→ The data
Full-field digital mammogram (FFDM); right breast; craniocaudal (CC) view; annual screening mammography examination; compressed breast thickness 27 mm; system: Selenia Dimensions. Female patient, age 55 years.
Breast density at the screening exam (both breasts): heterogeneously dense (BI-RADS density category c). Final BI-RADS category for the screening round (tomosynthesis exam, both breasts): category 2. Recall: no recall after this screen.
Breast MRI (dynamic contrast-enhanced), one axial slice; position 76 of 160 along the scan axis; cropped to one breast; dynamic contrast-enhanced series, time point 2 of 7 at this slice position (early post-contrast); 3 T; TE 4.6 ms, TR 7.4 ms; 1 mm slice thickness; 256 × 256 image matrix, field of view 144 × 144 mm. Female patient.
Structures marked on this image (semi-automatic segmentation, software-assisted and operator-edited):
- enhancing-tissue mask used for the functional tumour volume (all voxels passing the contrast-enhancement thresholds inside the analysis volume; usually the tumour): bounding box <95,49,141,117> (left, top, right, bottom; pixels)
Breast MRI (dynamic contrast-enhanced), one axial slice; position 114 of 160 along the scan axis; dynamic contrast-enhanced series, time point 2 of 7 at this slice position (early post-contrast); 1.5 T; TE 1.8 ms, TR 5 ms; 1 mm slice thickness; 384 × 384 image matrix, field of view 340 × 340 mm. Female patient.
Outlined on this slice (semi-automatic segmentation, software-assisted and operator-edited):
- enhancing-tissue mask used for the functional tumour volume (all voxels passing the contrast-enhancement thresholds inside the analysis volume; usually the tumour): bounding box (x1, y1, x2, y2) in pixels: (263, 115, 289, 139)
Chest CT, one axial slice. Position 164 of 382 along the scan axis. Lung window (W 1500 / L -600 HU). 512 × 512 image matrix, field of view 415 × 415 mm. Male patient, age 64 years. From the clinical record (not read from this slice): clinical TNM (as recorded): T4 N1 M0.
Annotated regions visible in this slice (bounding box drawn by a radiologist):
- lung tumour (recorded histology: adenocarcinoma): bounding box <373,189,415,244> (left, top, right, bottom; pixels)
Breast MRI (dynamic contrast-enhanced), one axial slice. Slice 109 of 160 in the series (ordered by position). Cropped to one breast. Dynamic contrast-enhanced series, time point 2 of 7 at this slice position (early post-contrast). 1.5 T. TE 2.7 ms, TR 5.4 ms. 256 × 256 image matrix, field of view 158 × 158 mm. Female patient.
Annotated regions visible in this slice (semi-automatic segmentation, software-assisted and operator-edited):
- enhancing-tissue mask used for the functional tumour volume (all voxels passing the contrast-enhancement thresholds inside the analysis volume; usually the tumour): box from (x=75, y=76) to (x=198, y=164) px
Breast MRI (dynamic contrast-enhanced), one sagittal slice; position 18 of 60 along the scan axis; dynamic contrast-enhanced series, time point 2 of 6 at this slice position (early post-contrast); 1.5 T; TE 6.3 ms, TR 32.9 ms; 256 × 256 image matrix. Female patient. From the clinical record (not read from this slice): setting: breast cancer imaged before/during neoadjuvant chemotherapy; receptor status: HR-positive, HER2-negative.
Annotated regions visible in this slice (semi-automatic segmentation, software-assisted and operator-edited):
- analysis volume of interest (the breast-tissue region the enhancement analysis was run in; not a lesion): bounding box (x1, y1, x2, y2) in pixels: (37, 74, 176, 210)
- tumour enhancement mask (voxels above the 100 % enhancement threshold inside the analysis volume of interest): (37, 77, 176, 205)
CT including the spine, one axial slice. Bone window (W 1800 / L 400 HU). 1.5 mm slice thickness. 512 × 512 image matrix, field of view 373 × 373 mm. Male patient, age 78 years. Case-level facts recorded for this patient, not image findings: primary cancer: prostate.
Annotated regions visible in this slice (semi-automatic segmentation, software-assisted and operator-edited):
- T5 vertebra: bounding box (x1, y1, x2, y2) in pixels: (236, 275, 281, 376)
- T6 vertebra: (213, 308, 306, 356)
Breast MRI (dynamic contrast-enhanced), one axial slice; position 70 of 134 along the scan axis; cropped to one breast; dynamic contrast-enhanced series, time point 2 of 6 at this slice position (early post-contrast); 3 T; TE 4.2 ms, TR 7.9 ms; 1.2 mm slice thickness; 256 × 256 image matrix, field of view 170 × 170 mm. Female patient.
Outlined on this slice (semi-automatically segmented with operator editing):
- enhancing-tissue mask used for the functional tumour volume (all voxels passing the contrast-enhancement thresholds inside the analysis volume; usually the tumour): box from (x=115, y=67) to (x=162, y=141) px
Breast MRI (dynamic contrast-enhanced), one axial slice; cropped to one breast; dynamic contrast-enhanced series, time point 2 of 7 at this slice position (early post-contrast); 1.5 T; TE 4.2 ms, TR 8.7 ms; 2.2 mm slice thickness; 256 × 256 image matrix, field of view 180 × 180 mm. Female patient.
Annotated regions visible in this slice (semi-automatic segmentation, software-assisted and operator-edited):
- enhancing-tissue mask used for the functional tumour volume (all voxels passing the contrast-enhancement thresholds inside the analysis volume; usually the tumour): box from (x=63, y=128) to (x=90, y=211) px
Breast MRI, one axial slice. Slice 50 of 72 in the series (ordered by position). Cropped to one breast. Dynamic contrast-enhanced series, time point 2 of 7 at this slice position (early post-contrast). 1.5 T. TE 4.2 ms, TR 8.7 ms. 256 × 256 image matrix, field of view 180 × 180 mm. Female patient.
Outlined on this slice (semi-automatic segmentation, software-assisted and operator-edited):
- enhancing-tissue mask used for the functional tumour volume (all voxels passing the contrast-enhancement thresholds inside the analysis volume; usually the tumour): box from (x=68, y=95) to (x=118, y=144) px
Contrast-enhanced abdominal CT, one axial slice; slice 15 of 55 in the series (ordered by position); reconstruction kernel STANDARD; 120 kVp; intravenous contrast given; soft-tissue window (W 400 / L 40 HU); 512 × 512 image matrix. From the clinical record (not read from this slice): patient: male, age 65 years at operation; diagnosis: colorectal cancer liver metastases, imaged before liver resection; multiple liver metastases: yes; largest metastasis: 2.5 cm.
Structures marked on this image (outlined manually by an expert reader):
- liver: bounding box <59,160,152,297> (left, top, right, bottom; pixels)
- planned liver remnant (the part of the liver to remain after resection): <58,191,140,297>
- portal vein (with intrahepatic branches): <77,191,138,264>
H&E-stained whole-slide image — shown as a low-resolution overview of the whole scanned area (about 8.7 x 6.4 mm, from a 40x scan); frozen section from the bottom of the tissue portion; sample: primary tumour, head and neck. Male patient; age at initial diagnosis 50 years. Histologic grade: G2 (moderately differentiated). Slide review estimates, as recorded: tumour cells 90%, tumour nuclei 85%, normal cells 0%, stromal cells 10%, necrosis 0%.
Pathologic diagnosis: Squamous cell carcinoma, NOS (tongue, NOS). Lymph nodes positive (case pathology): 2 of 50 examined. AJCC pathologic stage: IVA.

→ About this exercise
The records above should be transcribed in full, with no differences.

→ Solution below
Full-field digital mammogram (FFDM); right breast; craniocaudal (CC) view; annual screening mammography examination; compressed breast thickness 27 mm; system: Selenia Dimensions. Female patient, age 55 years.
Breast density at the screening exam (both breasts): heterogeneously dense (BI-RADS density category c). Final BI-RADS category for the screening round (tomosynthesis exam, both breasts): category 2. Recall: no recall after this screen.
Breast MRI (dynamic contrast-enhanced), one axial slice; position 76 of 160 along the scan axis; cropped to one breast; dynamic contrast-enhanced series, time point 2 of 7 at this slice position (early post-contrast); 3 T; TE 4.6 ms, TR 7.4 ms; 1 mm slice thickness; 256 × 256 image matrix, field of view 144 × 144 mm. Female patient.
Structures marked on this image (semi-automatic segmentation, software-assisted and operator-edited):
- enhancing-tissue mask used for the functional tumour volume (all voxels passing the contrast-enhancement thresholds inside the analysis volume; usually the tumour): bounding box <95,49,141,117> (left, top, right, bottom; pixels)
Breast MRI (dynamic contrast-enhanced), one axial slice; position 114 of 160 along the scan axis; dynamic contrast-enhanced series, time point 2 of 7 at this slice position (early post-contrast); 1.5 T; TE 1.8 ms, TR 5 ms; 1 mm slice thickness; 384 × 384 image matrix, field of view 340 × 340 mm. Female patient.
Outlined on this slice (semi-automatic segmentation, software-assisted and operator-edited):
- enhancing-tissue mask used for the functional tumour volume (all voxels passing the contrast-enhancement thresholds inside the analysis volume; usually the tumour): bounding box (x1, y1, x2, y2) in pixels: (263, 115, 289, 139)
Chest CT, one axial slice. Position 164 of 382 along the scan axis. Lung window (W 1500 / L -600 HU). 512 × 512 image matrix, field of view 415 × 415 mm. Male patient, age 64 years. From the clinical record (not read from this slice): clinical TNM (as recorded): T4 N1 M0.
Annotated regions visible in this slice (bounding box drawn by a radiologist):
- lung tumour (recorded histology: adenocarcinoma): bounding box <373,189,415,244> (left, top, right, bottom; pixels)
Breast MRI (dynamic contrast-enhanced), one axial slice. Slice 109 of 160 in the series (ordered by position). Cropped to one breast. Dynamic contrast-enhanced series, time point 2 of 7 at this slice position (early post-contrast). 1.5 T. TE 2.7 ms, TR 5.4 ms. 256 × 256 image matrix, field of view 158 × 158 mm. Female patient.
Annotated regions visible in this slice (semi-automatic segmentation, software-assisted and operator-edited):
- enhancing-tissue mask used for the functional tumour volume (all voxels passing the contrast-enhancement thresholds inside the analysis volume; usually the tumour): box from (x=75, y=76) to (x=198, y=164) px
Breast MRI (dynamic contrast-enhanced), one sagittal slice; position 18 of 60 along the scan axis; dynamic contrast-enhanced series, time point 2 of 6 at this slice position (early post-contrast); 1.5 T; TE 6.3 ms, TR 32.9 ms; 256 × 256 image matrix. Female patient. From the clinical record (not read from this slice): setting: breast cancer imaged before/during neoadjuvant chemotherapy; receptor status: HR-positive, HER2-negative.
Annotated regions visible in this slice (semi-automatic segmentation, software-assisted and operator-edited):
- analysis volume of interest (the breast-tissue region the enhancement analysis was run in; not a lesion): bounding box (x1, y1, x2, y2) in pixels: (37, 74, 176, 210)
- tumour enhancement mask (voxels above the 100 % enhancement threshold inside the analysis volume of interest): (37, 77, 176, 205)
CT including the spine, one axial slice. Bone window (W 1800 / L 400 HU). 1.5 mm slice thickness. 512 × 512 image matrix, field of view 373 × 373 mm. Male patient, age 78 years. Case-level facts recorded for this patient, not image findings: primary cancer: prostate.
Annotated regions visible in this slice (semi-automatic segmentation, software-assisted and operator-edited):
- T5 vertebra: bounding box (x1, y1, x2, y2) in pixels: (236, 275, 281, 376)
- T6 vertebra: (213, 308, 306, 356)
Breast MRI (dynamic contrast-enhanced), one axial slice; position 70 of 134 along the scan axis; cropped to one breast; dynamic contrast-enhanced series, time point 2 of 6 at this slice position (early post-contrast); 3 T; TE 4.2 ms, TR 7.9 ms; 1.2 mm slice thickness; 256 × 256 image matrix, field of view 170 × 170 mm. Female patient.
Outlined on this slice (semi-automatically segmented with operator editing):
- enhancing-tissue mask used for the functional tumour volume (all voxels passing the contrast-enhancement thresholds inside the analysis volume; usually the tumour): box from (x=115, y=67) to (x=162, y=141) px
Breast MRI (dynamic contrast-enhanced), one axial slice; cropped to one breast; dynamic contrast-enhanced series, time point 2 of 7 at this slice position (early post-contrast); 1.5 T; TE 4.2 ms, TR 8.7 ms; 2.2 mm slice thickness; 256 × 256 image matrix, field of view 180 × 180 mm. Female patient.
Annotated regions visible in this slice (semi-automatic segmentation, software-assisted and operator-edited):
- enhancing-tissue mask used for the functional tumour volume (all voxels passing the contrast-enhancement thresholds inside the analysis volume; usually the tumour): box from (x=63, y=128) to (x=90, y=211) px
Breast MRI, one axial slice. Slice 50 of 72 in the series (ordered by position). Cropped to one breast. Dynamic contrast-enhanced series, time point 2 of 7 at this slice position (early post-contrast). 1.5 T. TE 4.2 ms, TR 8.7 ms. 256 × 256 image matrix, field of view 180 × 180 mm. Female patient.
Outlined on this slice (semi-automatic segmentation, software-assisted and operator-edited):
- enhancing-tissue mask used for the functional tumour volume (all voxels passing the contrast-enhancement thresholds inside the analysis volume; usually the tumour): box from (x=68, y=95) to (x=118, y=144) px
Contrast-enhanced abdominal CT, one axial slice; slice 15 of 55 in the series (ordered by position); reconstruction kernel STANDARD; 120 kVp; intravenous contrast given; soft-tissue window (W 400 / L 40 HU); 512 × 512 image matrix. From the clinical record (not read from this slice): patient: male, age 65 years at operation; diagnosis: colorectal cancer liver metastases, imaged before liver resection; multiple liver metastases: yes; largest metastasis: 2.5 cm.
Structures marked on this image (outlined manually by an expert reader):
- liver: bounding box <59,160,152,297> (left, top, right, bottom; pixels)
- planned liver remnant (the part of the liver to remain after resection): <58,191,140,297>
- portal vein (with intrahepatic branches): <77,191,138,264>
H&E-stained whole-slide image — shown as a low-resolution overview of the whole scanned area (about 8.7 x 6.4 mm, from a 40x scan); frozen section from the bottom of the tissue portion; sample: primary tumour, head and neck. Male patient; age at initial diagnosis 50 years. Histologic grade: G2 (moderately differentiated). Slide review estimates, as recorded: tumour cells 90%, tumour nuclei 85%, normal cells 0%, stromal cells 10%, necrosis 0%.
Pathologic diagnosis: Squamous cell carcinoma, NOS (tongue, NOS). Lymph nodes positive (case pathology): 2 of 50 examined. AJCC pathologic stage: IVA.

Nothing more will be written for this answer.